Prêt à vous rendre à votre marché asiatique local ? Bien – vous devriez l’être, parce que ces produits sont géniaux !

Aucune recette de galanga ne serait complète sans une délicieuse recette de Tom Ka Gai, alors voici un excellent point de départ. Il s’agit d’une soupe thaïlandaise au galanga préparée avec du lait de coco.

Si vous avez besoin de satisfaire une envie de nourriture thaïlandaise mais que vous n’avez pas beaucoup de temps, essayez cette soupe crémeuse de poulet thaï à la noix de coco en une seule fois.

Faits intéressants sur le galanga

Le galanga était cultivé en Chine au moins avant l’an 1000 de notre ère. À la fin du XIe siècle et au début du XIIe siècle, Sainte Hildegarde de Bingen (philosophe allemande et mystique chrétienne) appelait le galanga « l’épice de la vie », le citant comme l’un de ses remèdes préférés pour soigner diverses maladies.

Plus tard, un herboriste de renom aurait fait connaître son utilisation du galanga pour traiter les maladies cardiaques, les indigestions et même la surdité.

L’utilisation de cette épice s’est répandue en Europe, où elle était utilisée pour tout, du thé pour les chevaux au traitement des infections nasales. En 1898, elle a été incluse dans la Dispensaire américain de Kingune description des herbes utilisées dans la pratique médicale américaine. Aujourd’hui, les Russes utilisent le galanga comme base pour nombre de leurs liqueurs.

En 2015, des chercheurs malaisiens ont découvert que le galanga pouvait être un moyen de défense incroyablement efficace contre les termites.
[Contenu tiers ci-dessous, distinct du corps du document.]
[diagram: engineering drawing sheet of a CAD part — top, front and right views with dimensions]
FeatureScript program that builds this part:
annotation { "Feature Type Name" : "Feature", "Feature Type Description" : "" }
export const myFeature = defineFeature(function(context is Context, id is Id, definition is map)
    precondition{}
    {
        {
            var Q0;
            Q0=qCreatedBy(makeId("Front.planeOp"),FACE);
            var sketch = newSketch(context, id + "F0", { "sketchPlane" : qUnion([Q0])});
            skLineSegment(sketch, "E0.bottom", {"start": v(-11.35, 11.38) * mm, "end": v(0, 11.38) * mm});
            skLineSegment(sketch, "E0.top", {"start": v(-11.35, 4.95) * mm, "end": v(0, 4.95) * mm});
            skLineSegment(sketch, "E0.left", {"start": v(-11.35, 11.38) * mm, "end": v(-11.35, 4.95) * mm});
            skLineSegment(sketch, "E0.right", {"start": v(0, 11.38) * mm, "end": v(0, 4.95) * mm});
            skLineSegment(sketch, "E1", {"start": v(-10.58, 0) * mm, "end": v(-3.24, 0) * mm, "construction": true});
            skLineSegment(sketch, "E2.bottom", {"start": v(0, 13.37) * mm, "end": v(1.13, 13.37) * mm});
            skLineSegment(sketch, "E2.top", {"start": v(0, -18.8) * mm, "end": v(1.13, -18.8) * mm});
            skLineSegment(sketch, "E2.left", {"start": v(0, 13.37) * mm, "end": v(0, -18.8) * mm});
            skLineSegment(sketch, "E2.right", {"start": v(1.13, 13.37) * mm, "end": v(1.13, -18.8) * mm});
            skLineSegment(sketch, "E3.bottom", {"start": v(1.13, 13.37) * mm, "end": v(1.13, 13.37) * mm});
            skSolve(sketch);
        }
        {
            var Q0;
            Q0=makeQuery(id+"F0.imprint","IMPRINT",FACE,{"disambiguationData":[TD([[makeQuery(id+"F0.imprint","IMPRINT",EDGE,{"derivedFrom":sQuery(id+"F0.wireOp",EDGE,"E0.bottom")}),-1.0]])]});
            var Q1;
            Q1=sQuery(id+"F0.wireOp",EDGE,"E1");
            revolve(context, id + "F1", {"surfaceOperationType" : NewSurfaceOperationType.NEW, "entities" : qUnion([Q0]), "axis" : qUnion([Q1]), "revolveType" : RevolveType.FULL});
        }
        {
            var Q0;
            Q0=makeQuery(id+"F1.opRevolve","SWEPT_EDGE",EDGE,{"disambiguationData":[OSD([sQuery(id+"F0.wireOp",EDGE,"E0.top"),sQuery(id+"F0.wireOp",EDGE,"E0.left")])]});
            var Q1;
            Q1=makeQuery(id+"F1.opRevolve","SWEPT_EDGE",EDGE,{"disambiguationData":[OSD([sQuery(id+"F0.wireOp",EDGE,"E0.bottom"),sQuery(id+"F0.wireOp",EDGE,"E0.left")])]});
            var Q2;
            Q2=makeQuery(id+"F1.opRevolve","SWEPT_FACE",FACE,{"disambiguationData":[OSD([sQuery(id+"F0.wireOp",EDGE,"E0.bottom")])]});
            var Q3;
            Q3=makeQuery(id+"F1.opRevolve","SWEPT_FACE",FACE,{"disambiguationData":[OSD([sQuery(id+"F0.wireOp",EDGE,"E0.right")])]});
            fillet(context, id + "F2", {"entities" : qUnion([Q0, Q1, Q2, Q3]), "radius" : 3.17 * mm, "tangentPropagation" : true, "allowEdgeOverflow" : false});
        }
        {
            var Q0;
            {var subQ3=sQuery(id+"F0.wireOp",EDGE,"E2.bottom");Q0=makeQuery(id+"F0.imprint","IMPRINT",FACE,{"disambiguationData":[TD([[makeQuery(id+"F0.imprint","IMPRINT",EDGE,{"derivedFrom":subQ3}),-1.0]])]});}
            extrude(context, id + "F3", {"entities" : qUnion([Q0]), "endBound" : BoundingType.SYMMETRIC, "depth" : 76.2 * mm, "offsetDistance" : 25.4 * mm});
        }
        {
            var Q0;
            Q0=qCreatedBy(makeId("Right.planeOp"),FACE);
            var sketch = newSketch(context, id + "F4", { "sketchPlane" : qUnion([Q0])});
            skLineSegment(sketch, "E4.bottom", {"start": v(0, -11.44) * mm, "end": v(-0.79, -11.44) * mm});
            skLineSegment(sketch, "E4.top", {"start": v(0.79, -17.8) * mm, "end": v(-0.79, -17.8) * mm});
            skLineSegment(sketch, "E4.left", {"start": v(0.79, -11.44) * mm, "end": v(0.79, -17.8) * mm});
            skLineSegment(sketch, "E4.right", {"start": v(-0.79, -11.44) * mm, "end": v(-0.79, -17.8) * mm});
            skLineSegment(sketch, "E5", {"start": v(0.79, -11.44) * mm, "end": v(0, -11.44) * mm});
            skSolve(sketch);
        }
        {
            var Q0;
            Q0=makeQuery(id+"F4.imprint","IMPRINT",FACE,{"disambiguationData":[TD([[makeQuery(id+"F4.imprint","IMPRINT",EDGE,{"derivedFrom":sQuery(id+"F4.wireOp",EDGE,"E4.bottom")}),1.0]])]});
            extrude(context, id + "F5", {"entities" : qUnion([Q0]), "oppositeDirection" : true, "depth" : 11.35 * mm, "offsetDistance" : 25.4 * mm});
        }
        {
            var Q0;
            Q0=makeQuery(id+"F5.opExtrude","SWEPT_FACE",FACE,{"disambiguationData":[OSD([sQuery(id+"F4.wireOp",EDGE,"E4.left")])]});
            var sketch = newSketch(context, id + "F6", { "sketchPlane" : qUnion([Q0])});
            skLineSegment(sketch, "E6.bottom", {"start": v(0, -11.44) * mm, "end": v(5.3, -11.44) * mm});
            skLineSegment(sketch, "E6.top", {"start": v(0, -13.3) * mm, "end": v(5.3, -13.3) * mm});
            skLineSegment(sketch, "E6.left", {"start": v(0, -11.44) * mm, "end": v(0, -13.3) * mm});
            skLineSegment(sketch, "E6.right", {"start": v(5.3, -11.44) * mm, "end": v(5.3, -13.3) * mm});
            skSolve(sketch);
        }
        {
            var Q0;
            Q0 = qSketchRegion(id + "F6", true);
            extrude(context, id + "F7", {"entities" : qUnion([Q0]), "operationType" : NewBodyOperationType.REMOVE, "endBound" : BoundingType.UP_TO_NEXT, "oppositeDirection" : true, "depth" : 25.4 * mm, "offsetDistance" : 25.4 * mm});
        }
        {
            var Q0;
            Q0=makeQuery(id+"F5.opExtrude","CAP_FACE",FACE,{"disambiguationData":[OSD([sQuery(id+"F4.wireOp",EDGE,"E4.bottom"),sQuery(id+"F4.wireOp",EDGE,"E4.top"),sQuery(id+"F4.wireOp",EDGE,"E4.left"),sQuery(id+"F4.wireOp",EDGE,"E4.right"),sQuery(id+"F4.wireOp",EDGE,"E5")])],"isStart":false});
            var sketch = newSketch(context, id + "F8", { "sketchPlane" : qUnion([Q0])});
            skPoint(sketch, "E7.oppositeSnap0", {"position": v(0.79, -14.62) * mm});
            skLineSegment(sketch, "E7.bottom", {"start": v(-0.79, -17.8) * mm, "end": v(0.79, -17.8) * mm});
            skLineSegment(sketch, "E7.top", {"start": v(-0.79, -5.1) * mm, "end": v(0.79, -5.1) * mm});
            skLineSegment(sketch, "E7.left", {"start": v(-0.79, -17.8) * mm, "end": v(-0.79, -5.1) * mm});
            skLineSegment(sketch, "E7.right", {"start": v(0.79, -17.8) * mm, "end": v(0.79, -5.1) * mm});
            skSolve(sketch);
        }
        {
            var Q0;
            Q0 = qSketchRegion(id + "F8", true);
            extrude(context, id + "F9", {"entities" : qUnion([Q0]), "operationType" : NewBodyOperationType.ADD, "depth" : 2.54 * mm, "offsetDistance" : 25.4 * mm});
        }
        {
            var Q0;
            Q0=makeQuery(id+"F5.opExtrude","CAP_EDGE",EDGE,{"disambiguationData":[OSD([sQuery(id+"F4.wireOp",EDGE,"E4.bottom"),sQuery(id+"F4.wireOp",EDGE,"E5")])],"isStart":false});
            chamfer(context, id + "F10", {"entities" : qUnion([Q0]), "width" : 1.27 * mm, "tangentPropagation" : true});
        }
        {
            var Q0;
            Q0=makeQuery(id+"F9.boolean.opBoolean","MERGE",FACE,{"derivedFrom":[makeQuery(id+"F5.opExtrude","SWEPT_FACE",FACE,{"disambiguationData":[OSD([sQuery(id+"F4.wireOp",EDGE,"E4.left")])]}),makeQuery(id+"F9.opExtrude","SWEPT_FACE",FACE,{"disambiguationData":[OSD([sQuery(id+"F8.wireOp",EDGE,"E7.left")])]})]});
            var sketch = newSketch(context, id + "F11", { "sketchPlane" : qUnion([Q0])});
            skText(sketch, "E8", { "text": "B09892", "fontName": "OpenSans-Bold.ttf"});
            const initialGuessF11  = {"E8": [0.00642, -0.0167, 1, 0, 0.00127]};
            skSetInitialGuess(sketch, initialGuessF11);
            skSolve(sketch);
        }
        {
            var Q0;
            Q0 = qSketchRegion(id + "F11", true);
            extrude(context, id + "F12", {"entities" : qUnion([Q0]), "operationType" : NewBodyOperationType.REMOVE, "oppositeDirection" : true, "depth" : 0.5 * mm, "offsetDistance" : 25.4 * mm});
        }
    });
C’est assez épicé, non ?

Risques et effets secondaires

Les effets secondaires du galanga sont rares et ne se produisent généralement que lorsqu’il est consommé en quantités supérieures à ce que l’on trouve normalement dans les aliments. Comme la plupart des plantes, vous devez éviter d’utiliser le galanga pendant la grossesse, à moins d’être suivie de près par un médecin.

Le galanga est un aliment relativement hypoallergénique, suggéré en fait dans certains textes pour diminuer l’intensité des réactions allergiques, il y a donc de bonnes chances que vous ne ressentiez aucun symptôme d’allergie après l’avoir consommé.

Comme mentionné, le galanga (spécifiquement Alpinia galangaou « grand galanga ») peut potentiellement augmenter la quantité d’acide gastrique que vous produisez. Si vous souffrez de RGO ou d’ulcère gastrique, il est probablement préférable d’éviter ce produit, à moins qu’il ne soit recommandé par votre médecin traitant.

Les personnes qui consomment des quantités élevées de cette plante peuvent éprouver des effets secondaires liés au galanga, comme des maux d’estomac, de la diarrhée et une baisse d’énergie. Ces effets secondaires peuvent survenir à la suite d’une toxicité orale aiguë, mais la seule preuve de ce type de réaction se trouve chez les souris. Si ces symptômes apparaissent après la consommation de galanga, réduisez la quantité que vous consommez.

Réflexions finales

  • Le galanga, qui fait partie de la famille du gingembre, est une herbe savoureuse et épicée originaire de Thaïlande et de Chine. C’est l’un des seuls arômes à ajouter du piquant sans la présence de capsaïcine.
  • Le bienfait le plus étudié de la racine de galanga est sa capacité à combattre les cancers. Le galanga aide également à réduire les inflammations, à augmenter le nombre et la mobilité des spermatozoïdes, à combattre les infections bactériennes et fongiques, à soutenir la santé du cerveau et à soulager les nausées et autres problèmes d’estomac.
  • Le galanga est une herbe ancienne qui est connue depuis des siècles pour sa capacité à traiter diverses conditions médicales.